Each line below with the word "using" needs to be copied.

* **Information given**
• • • •

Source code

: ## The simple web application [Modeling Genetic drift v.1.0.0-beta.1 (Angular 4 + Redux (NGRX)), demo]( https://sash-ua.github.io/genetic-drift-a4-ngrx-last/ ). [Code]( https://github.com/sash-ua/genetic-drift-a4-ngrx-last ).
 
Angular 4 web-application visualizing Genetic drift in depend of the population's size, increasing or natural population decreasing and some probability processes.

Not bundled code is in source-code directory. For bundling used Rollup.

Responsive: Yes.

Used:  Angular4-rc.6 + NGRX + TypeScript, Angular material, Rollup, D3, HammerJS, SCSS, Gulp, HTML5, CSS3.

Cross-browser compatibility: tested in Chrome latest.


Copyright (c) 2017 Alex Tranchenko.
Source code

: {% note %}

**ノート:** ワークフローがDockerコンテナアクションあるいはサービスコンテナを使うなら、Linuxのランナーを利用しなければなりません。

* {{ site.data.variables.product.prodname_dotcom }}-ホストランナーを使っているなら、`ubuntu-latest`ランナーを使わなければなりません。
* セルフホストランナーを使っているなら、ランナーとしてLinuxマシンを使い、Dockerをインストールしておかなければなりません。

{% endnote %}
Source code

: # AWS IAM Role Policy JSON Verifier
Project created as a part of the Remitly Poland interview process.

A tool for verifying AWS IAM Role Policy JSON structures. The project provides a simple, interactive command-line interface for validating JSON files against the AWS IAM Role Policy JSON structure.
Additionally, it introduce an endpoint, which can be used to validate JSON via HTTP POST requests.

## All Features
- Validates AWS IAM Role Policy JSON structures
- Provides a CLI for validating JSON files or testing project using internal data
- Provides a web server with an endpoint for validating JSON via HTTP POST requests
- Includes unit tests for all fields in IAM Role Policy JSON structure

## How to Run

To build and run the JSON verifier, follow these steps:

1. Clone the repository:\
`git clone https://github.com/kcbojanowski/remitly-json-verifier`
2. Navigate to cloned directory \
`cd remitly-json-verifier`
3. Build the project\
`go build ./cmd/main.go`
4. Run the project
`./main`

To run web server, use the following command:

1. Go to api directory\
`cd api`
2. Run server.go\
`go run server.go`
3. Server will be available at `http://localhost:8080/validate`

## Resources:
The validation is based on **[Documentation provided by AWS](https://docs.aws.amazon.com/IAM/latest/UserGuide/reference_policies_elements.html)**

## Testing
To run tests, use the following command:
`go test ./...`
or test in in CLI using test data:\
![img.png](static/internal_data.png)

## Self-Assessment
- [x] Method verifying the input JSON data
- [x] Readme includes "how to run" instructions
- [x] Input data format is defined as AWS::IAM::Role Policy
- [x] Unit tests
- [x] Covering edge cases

• • • •

* **Answer section**
- Provides a CLI for validating JSON files or testing project using internal data
or test in in CLI using test data:\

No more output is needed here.